Sitting on the curb
outside a gas station
a pack of Marlboro Reds in one hand
and a lighter in the other
the sun begins to disappear behind the city,
the sky turning an ashy orange through the smog
a perfect urban evening.
The whores begin arriving
while i'm still stuck to the curb
and they give me a few looks as they strut past
but neither of us really care about the other.

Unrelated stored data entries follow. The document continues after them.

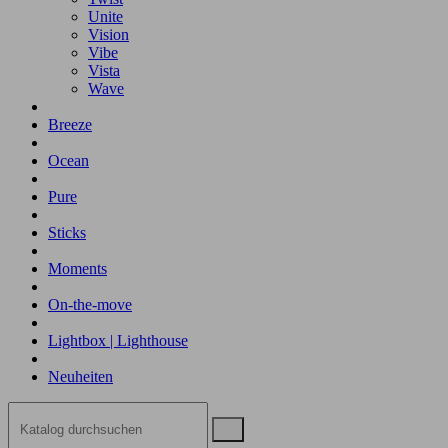
Unite
Vision
Vibe
Vista
Wave
Breeze
Ocean
Pure
Sticks
Moments
On-the-move
Lightbox | Lighthouse
Neuheiten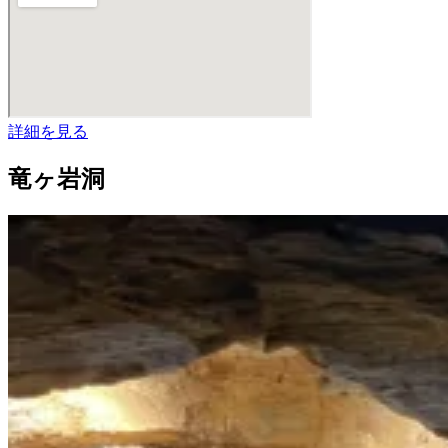
詳細を見る
竜ヶ岩洞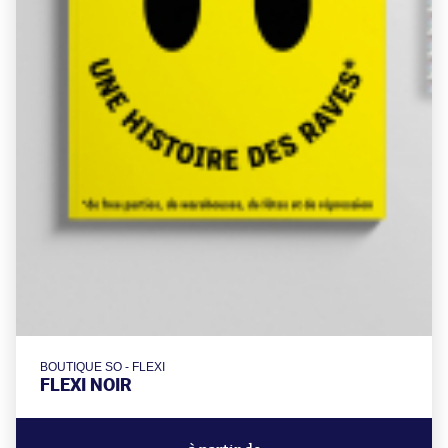
BOUTIQUE SO - FLEXI
FLEXI NOIR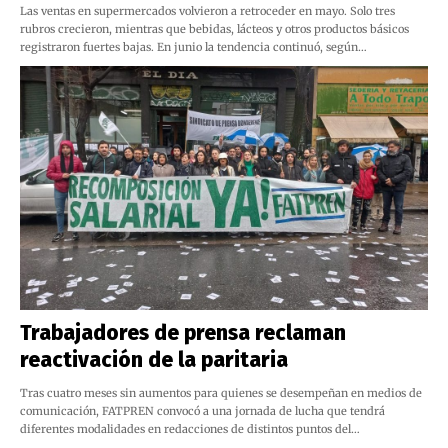
Las ventas en supermercados volvieron a retroceder en mayo. Solo tres
rubros crecieron, mientras que bebidas, lácteos y otros productos básicos
registraron fuertes bajas. En junio la tendencia continuó, según…
Trabajadores de prensa reclaman
reactivación de la paritaria
Tras cuatro meses sin aumentos para quienes se desempeñan en medios de
comunicación, FATPREN convocó a una jornada de lucha que tendrá
diferentes modalidades en redacciones de distintos puntos del…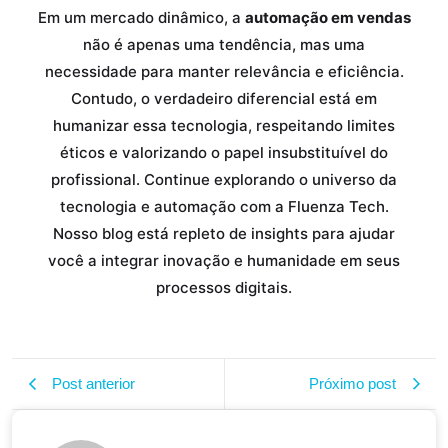
Em um mercado dinâmico, a
automação em vendas
não é apenas uma tendência, mas uma
necessidade para manter relevância e eficiência.
Contudo, o verdadeiro diferencial está em
humanizar essa tecnologia, respeitando limites
éticos e valorizando o papel insubstituível do
profissional. Continue explorando o universo da
tecnologia e automação com a Fluenza Tech.
Nosso blog está repleto de insights para ajudar
você a integrar inovação e humanidade em seus
processos digitais.
Post anterior
Próximo post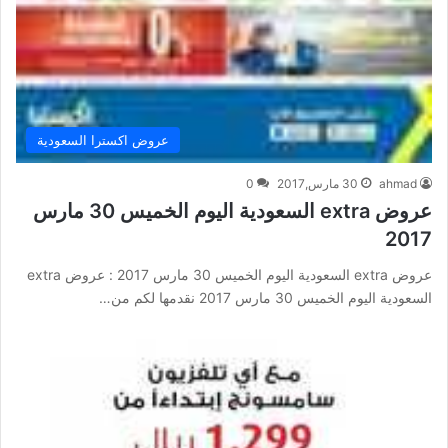
عروض اكسترا السعودية
ahmad
30 مارس,2017
0
عروض extra السعودية اليوم الخميس 30 مارس
2017
عروض extra السعودية اليوم الخميس 30 مارس 2017 : عروض extra
السعودية اليوم الخميس 30 مارس 2017 نقدمها لكم من…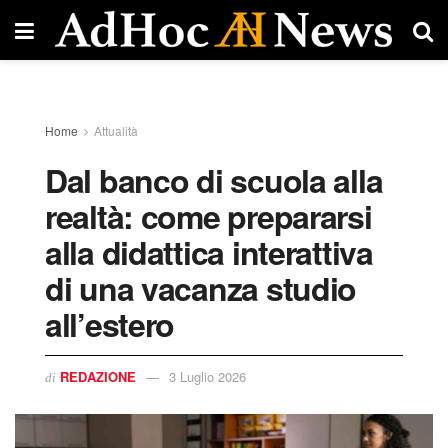
Home
Attualità
Dal banco di scuola alla
realtà: come prepararsi
alla didattica interattiva
di una vacanza studio
all’estero
REDAZIONE
3 Luglio 2026
di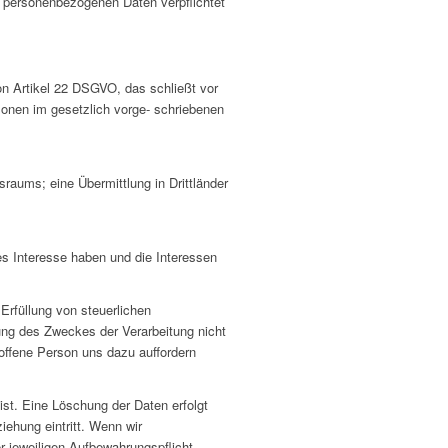
rer personenbezogenen Daten verpflichtet
on Artikel 22 DSGVO, das schließt vor
ersonen im gesetzlich vorge- schriebenen
aums; eine Übermittlung in Drittländer
es Interesse haben und die Interessen
rfüllung von steuerlichen
lung des Zweckes der Verarbeitung nicht
roffene Person uns dazu auffordern
t. Eine Löschung der Daten erfolgt
iehung eintritt. Wenn wir
 jeweiligen Aufbewahrungspflicht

They seem mocking if anything,
staring at the kid on the street
with a still unopened pack of cigarettes
and no clue what to do with them.
They're a gateway drug
maybe they'll ruin my life
the doorway to a life of trouble
of many nights sitting on streets.
Maybe I'll become one of those
delinquents who spends their eternity in a little jail cell
and never even left their hometown.
Maybe I'll become someone
the prostitutes don't frown at
and maybe that's an accomplishment
but my mom probably wouldn't be too proud.
Maybe I'll smoke the cigarettes
and die of lung cancer before it even matters.
Or maybe I'll die right here on the street,
my fingers so clumsy I'll drop the lighter
before it even lights all the way
and the fire will hit my shoes
and climb up my pants
all the way to my hair
maybe it'll light the cigarette on the way.
And I'll go out in flames
the most exciting thing I will ever do
I'll burn a hole in someone's memory.
Maybe i'll put the pack in one pocket
and the lighter in the other
and I'll make it home before curfew,
maybe even in time for dinner
and if my parents ask where I've been
I won't tell them.
And that'll be my only act of rebellion.